**Requirement**
Write down the lines exactly as they appear, from the one that contains "Betrouwbare auto's" through the final line of the records, so that both ends are kept and no pictures come along.

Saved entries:
⁂

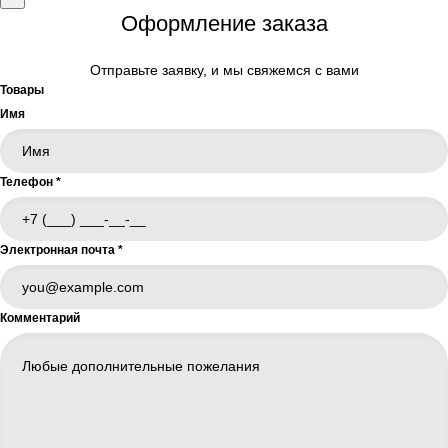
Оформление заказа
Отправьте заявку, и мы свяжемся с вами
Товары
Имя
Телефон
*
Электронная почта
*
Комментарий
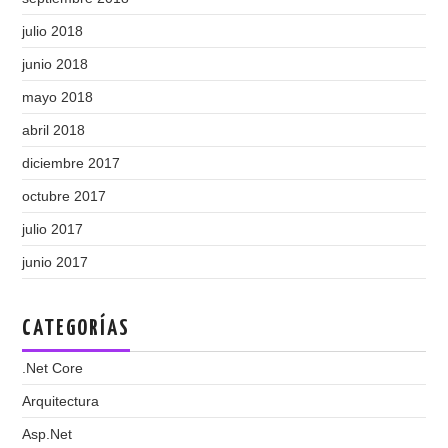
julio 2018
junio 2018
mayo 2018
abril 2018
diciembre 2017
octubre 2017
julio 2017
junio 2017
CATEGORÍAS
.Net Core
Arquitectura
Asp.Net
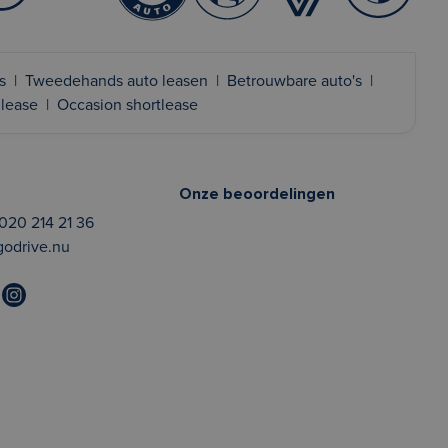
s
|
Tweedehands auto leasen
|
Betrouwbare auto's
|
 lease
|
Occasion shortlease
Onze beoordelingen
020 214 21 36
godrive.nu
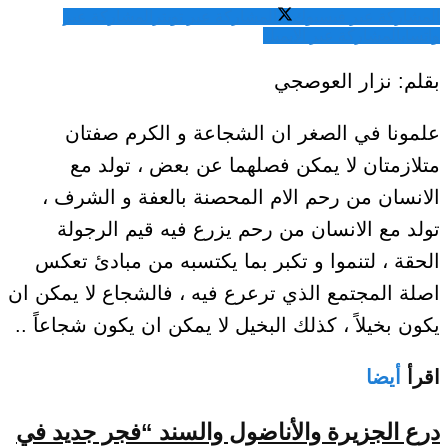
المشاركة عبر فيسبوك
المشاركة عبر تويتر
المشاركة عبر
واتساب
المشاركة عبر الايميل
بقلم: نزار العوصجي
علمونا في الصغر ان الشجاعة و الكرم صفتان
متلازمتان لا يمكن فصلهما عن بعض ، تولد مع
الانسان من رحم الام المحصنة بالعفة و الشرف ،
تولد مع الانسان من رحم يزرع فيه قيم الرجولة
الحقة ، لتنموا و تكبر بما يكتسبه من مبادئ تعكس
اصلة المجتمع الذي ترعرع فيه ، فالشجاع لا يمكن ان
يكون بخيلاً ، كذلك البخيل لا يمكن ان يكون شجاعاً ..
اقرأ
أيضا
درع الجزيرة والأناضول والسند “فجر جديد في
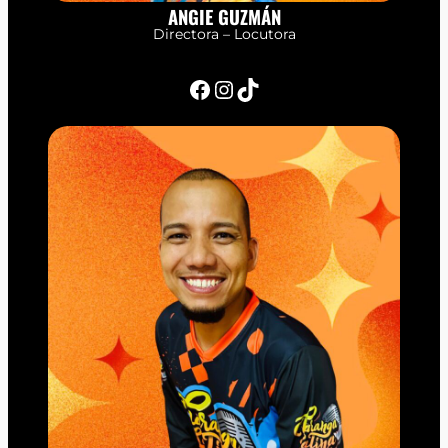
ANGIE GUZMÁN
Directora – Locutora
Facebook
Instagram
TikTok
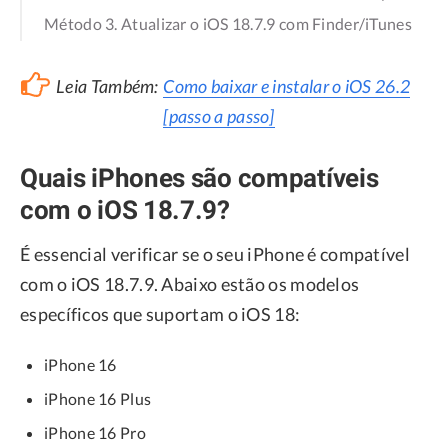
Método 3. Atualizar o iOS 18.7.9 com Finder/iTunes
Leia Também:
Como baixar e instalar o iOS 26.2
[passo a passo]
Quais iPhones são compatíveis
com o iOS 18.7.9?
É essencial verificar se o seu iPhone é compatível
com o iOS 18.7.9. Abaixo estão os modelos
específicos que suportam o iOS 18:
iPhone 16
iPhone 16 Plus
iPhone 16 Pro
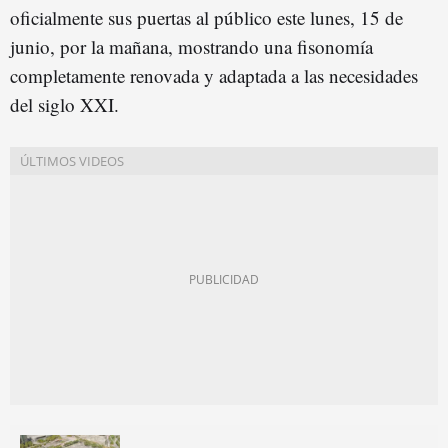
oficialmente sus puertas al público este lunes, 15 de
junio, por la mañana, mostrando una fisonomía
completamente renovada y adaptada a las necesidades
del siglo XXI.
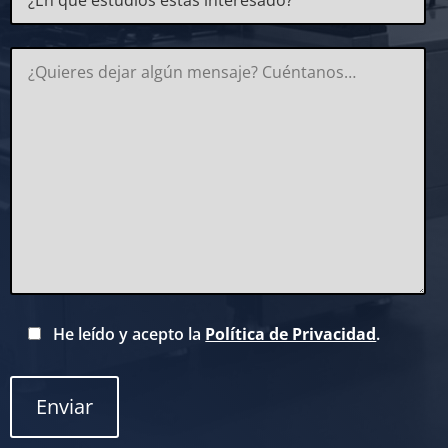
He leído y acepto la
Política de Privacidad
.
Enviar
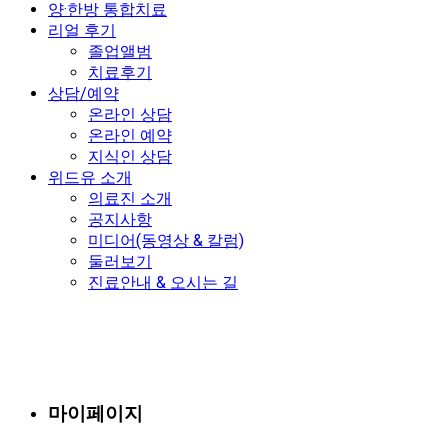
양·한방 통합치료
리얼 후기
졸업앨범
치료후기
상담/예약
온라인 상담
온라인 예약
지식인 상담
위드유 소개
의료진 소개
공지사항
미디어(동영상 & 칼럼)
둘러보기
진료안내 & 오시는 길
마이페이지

⁂

**Output below**
Betrouwbare auto's
|
 lease
|
Occasion shortlease
Onze beoordelingen
020 214 21 36
godrive.nu
المشاركة عبر فيسبوك
المشاركة عبر تويتر
المشاركة عبر
واتساب
المشاركة عبر الايميل
بقلم: نزار العوصجي
علمونا في الصغر ان الشجاعة و الكرم صفتان
متلازمتان لا يمكن فصلهما عن بعض ، تولد مع
الانسان من رحم الام المحصنة بالعفة و الشرف ،
تولد مع الانسان من رحم يزرع فيه قيم الرجولة
الحقة ، لتنموا و تكبر بما يكتسبه من مبادئ تعكس
اصلة المجتمع الذي ترعرع فيه ، فالشجاع لا يمكن ان
يكون بخيلاً ، كذلك البخيل لا يمكن ان يكون شجاعاً ..
اقرأ
أيضا
درع الجزيرة والأناضول والسند “فجر جديد في
ANGIE GUZMÁN
Directora – Locutora
Facebook
Instagram
TikTok
Método 3. Atualizar o iOS 18.7.9 com Finder/iTunes
Leia Também:
Como baixar e instalar o iOS 26.2
[passo a passo]
Quais iPhones são compatíveis
com o iOS 18.7.9?
É essencial verificar se o seu iPhone é compatível
com o iOS 18.7.9. Abaixo estão os modelos
específicos que suportam o iOS 18:
iPhone 16
iPhone 16 Plus
iPhone 16 Pro
oficialmente sus puertas al público este lunes, 15 de
junio, por la mañana, mostrando una fisonomía
completamente renovada y adaptada a las necesidades
del siglo XXI.
He leído y acepto la
Política de Privacidad
.
Enviar
양·한방 통합치료
리얼 후기
졸업앨범
치료후기
상담/예약
온라인 상담
온라인 예약
지식인 상담
위드유 소개
의료진 소개
공지사항
미디어(동영상 & 칼럼)
둘러보기
진료안내 & 오시는 길
마이페이지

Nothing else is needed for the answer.